Purpose: To screen the expression of different genes related to oxaliplatin resistance in colorectal cancer (CRC) therapy.

Methods: Limma and principal component analysis (PCA) techniques were used to determine genes with significantly different expression levels in the Gene Expression Omnibus (GEO) dataset. A lasso regression model and Venn diagram were used to analyze the intersecting genes. Gene Expression Profiling Interactive Analysis (GEPIA) and the University of Alabama at Birmingham Cancer data analysis Portal (UALCAN) online platform were used to analyze the expression of CYP4F3. The relationship between CYP4F3 expression and survival rate in colorectal cancer was analyzed by Kaplan–Meier curve, while the related pathways involving CYP4F3 were determined by Metascape and gene Ontology-Kyoto Encyclopedia of Genes and Genomes (GO-KEGG) analysis. Furthermore, the correlation between CYP4F3 and TME-related cells was analyzed by Pearson score. In addition, analysis of clinically tested and FDA-approved drugs significantly associated with CYP4F3 was carried out using CellMiner database.

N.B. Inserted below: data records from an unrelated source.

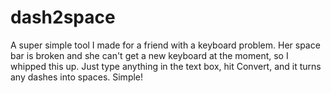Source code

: # dash2space
A super simple tool I made for a friend with a keyboard problem. Her space bar is broken and she can't get a new keyboard at the moment, so I whipped this up. Just type anything in the text box, hit Convert, and it turns any dashes into spaces. Simple!
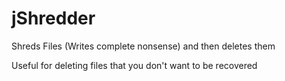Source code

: # jShredder
Shreds Files (Writes complete nonsense) and then deletes them

Useful for deleting files that you don't want to be recovered
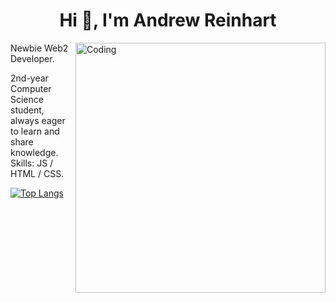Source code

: <h1 align="center">Hi 👋, I'm Andrew Reinhart</h1>
<img align="right" alt="Coding" width="400" src="https://i.pinimg.com/originals/90/70/32/9070324cdfc07c68d60eed0c39e77573.gif">
Newbie Web2 Developer.

2nd-year Computer Science student, always eager to learn and share knowledge.<br>
Skills: JS / HTML / CSS.

[![Top Langs](https://github-readme-stats.vercel.app/api/top-langs/?username=Yochiyuu)](https://github.com/anuraghazra/github-readme-stats)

Results: PCA and volcano plot analysis indicated there are four upregulated genes and 11 down-regulated genes in oxaliplatin-resistant CRC cells. The intersection gene was CYP4F3 in the lasso regression model and differentially expressed genes (DEG). Moreover, CYP4F3 was upregulated and associated with poor survival in CRC. Gene set enrichment analysis (GSEA), KEGG enrichment, and PPI analysis showed that CYP4F3 and GNG3 are the most significant genes in oxaliplatin-resistant CRC. Furthermore, CYP4F3 expression negatively correlated with the enrichment of T cells, while the expression of CYP4F3 was not associated with drug sensitivity in CRC cells.

Conclusion: The findings of this study suggest that CYP4F3 may be a target for the treatment of oxaliplatin-resistant CRC. However, the underlying mechanism of CYP4F3 in the regulation of sensitivity to oxaliplatin needs further investigation.